■ Task statement
Lines holding the string "type" are the ones to copy; find them all in the data.

■ The data
Segment Open

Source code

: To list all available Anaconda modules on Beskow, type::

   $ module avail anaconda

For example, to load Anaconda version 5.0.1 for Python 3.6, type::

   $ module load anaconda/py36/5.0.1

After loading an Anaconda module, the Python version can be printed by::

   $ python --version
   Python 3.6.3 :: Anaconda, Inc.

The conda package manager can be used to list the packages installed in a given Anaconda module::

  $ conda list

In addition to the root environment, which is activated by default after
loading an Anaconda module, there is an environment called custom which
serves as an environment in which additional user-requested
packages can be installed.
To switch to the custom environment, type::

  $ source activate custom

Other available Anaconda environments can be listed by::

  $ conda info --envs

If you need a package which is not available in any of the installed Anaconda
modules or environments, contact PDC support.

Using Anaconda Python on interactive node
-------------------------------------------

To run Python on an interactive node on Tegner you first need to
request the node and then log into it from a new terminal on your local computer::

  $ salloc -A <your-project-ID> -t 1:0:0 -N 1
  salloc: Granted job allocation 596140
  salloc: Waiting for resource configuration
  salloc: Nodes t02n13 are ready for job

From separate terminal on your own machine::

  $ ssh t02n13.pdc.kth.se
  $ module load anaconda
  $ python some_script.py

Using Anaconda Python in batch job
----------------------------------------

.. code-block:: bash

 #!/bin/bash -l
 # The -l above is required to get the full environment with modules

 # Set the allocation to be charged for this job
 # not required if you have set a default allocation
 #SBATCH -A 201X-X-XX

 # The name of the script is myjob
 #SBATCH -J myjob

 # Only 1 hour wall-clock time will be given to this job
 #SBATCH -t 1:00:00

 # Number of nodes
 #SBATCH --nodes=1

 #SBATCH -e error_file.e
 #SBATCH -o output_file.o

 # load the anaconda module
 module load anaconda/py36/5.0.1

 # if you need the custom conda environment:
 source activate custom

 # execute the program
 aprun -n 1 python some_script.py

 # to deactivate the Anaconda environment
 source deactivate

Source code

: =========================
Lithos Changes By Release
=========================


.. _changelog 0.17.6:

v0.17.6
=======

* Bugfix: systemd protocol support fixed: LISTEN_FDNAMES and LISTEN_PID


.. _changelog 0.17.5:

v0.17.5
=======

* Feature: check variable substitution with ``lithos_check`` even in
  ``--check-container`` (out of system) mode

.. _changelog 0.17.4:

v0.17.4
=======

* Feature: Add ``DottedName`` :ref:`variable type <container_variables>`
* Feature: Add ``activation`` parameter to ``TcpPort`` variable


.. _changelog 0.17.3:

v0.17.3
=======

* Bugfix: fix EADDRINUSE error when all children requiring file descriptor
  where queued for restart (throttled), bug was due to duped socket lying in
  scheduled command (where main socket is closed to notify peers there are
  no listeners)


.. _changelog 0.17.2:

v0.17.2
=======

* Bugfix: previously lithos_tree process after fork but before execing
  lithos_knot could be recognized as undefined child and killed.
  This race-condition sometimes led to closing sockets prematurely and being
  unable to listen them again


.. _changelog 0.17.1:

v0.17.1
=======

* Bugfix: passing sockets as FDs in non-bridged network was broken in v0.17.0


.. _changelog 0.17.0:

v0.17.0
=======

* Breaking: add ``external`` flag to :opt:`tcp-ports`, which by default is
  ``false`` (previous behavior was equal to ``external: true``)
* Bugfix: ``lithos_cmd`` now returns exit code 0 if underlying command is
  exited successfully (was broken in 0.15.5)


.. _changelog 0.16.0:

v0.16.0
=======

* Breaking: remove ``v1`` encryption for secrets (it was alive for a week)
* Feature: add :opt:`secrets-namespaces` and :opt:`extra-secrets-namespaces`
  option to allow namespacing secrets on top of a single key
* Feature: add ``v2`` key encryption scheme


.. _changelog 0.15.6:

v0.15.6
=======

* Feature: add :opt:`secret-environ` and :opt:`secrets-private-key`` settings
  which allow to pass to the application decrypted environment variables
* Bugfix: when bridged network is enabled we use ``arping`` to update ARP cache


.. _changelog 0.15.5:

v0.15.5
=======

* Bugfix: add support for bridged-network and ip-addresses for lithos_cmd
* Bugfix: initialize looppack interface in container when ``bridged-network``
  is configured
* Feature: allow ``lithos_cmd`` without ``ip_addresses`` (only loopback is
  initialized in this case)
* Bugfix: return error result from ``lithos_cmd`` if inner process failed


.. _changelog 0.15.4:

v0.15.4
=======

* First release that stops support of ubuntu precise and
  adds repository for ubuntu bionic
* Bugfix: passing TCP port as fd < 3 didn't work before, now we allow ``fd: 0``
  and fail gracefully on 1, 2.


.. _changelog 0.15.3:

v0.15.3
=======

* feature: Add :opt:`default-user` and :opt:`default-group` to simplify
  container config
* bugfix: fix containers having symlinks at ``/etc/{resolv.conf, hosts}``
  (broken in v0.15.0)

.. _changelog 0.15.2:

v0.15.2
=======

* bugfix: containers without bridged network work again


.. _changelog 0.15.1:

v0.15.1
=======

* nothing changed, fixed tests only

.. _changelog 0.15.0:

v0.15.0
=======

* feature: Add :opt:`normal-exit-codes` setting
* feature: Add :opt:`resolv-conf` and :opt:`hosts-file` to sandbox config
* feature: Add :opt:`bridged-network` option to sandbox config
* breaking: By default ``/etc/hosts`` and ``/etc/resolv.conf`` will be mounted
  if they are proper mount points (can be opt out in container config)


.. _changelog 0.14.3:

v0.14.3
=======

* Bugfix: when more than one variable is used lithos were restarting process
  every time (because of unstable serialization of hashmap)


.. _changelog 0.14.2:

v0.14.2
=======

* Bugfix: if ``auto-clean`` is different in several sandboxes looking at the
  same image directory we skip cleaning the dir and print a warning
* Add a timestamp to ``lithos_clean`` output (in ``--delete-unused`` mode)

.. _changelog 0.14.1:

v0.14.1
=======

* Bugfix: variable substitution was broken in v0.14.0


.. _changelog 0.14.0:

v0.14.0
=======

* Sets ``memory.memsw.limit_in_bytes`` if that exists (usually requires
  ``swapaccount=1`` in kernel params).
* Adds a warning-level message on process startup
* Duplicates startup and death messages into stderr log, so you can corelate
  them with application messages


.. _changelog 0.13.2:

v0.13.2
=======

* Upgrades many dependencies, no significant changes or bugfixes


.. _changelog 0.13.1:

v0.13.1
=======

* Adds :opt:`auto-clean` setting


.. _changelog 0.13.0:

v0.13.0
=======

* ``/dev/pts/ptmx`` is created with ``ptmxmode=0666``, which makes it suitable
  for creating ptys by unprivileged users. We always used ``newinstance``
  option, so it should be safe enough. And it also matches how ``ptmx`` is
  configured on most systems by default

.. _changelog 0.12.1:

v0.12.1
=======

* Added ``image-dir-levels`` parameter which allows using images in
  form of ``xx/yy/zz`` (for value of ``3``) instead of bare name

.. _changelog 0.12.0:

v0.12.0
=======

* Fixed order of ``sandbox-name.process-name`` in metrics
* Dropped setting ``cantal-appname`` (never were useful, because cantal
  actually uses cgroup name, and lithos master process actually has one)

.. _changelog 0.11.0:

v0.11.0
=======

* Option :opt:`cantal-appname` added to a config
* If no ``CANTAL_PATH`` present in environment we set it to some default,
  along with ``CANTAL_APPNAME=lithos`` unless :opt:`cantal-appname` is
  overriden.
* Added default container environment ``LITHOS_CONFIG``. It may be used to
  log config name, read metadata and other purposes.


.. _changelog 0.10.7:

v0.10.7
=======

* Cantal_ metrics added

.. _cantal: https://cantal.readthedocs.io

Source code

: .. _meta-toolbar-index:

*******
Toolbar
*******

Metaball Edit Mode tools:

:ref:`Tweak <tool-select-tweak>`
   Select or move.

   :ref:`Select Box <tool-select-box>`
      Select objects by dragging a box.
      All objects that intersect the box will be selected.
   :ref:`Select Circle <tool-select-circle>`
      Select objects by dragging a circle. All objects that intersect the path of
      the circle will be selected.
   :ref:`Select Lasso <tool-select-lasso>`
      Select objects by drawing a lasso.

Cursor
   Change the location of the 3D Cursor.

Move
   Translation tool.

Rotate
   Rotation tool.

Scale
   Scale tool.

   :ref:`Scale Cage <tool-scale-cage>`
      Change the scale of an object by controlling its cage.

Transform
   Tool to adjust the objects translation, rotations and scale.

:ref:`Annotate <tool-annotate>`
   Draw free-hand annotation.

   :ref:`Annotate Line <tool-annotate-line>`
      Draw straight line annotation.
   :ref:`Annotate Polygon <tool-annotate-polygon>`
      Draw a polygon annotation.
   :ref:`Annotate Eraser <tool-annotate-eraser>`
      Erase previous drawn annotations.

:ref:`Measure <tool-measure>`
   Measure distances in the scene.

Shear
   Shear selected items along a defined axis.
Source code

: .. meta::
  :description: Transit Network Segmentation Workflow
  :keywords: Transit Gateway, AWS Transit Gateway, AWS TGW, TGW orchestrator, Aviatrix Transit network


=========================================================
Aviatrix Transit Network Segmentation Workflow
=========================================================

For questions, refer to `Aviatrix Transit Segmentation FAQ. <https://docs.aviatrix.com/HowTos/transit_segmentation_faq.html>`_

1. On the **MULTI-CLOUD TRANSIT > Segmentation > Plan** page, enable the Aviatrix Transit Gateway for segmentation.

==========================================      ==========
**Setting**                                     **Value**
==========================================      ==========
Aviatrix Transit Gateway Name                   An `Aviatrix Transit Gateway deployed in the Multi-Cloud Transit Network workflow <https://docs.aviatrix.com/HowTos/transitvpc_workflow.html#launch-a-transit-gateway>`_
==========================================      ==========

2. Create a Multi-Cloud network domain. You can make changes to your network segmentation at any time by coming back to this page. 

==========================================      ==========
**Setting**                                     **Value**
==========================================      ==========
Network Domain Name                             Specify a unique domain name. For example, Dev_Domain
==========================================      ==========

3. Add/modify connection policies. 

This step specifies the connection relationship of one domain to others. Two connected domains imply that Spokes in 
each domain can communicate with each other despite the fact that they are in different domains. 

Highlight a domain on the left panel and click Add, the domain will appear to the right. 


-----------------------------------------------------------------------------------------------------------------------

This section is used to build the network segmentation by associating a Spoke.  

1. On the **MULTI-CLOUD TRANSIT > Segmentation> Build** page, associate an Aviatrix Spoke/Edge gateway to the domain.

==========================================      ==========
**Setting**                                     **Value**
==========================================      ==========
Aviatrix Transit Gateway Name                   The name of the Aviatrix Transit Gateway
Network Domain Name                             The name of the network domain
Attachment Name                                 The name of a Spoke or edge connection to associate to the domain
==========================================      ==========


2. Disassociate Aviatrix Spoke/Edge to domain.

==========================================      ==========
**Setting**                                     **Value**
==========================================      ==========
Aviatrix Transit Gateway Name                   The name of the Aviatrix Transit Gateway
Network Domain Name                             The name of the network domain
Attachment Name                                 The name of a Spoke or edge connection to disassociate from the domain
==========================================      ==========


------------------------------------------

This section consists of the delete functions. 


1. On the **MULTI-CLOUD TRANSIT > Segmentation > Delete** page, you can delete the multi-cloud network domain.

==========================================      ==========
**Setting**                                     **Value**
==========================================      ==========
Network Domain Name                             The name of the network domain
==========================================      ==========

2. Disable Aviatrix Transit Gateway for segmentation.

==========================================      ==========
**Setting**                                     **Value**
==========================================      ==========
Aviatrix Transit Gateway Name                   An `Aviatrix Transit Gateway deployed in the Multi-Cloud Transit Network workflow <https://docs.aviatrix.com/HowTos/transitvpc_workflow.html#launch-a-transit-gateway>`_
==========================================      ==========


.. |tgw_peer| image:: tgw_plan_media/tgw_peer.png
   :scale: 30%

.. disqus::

Segment Closed

■ Response to this exercise
: To list all available Anaconda modules on Beskow, type::
For example, to load Anaconda version 5.0.1 for Python 3.6, type::
To switch to the custom environment, type::
* Feature: Add ``DottedName`` :ref:`variable type <container_variables>`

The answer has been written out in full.